Source data
--------

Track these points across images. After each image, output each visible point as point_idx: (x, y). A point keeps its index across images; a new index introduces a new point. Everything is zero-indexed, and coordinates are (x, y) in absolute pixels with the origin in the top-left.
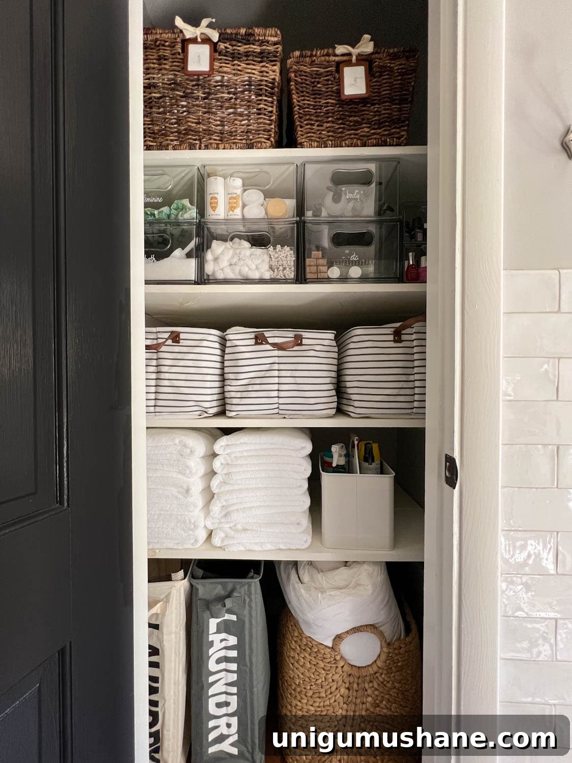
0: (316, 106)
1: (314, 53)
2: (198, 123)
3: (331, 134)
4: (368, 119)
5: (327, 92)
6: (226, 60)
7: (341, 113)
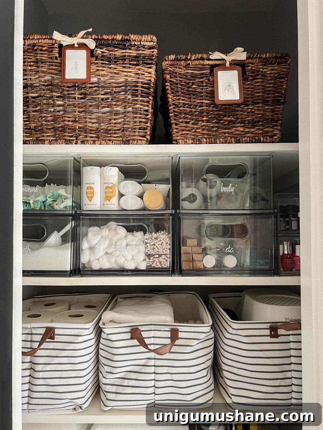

--------

Problem description: Recast every line of the entries above as a Markdown table with the columns n and Line, where n is the row number, and skip blank lines. Leave the pictures out of your answer.

Problem solution:
| n | Line |
|---|---|
| 1 | Track these points across images. After each image, output each visible point as point_idx: (x, y). A point keeps its index across images; a new index introduces a new point. Everything is zero-indexed, and coordinates are (x, y) in absolute pixels with the origin in the top-left. |
| 2 | 0: (316, 106) |
| 3 | 1: (314, 53) |
| 4 | 2: (198, 123) |
| 5 | 3: (331, 134) |
| 6 | 4: (368, 119) |
| 7 | 5: (327, 92) |
| 8 | 6: (226, 60) |
| 9 | 7: (341, 113) |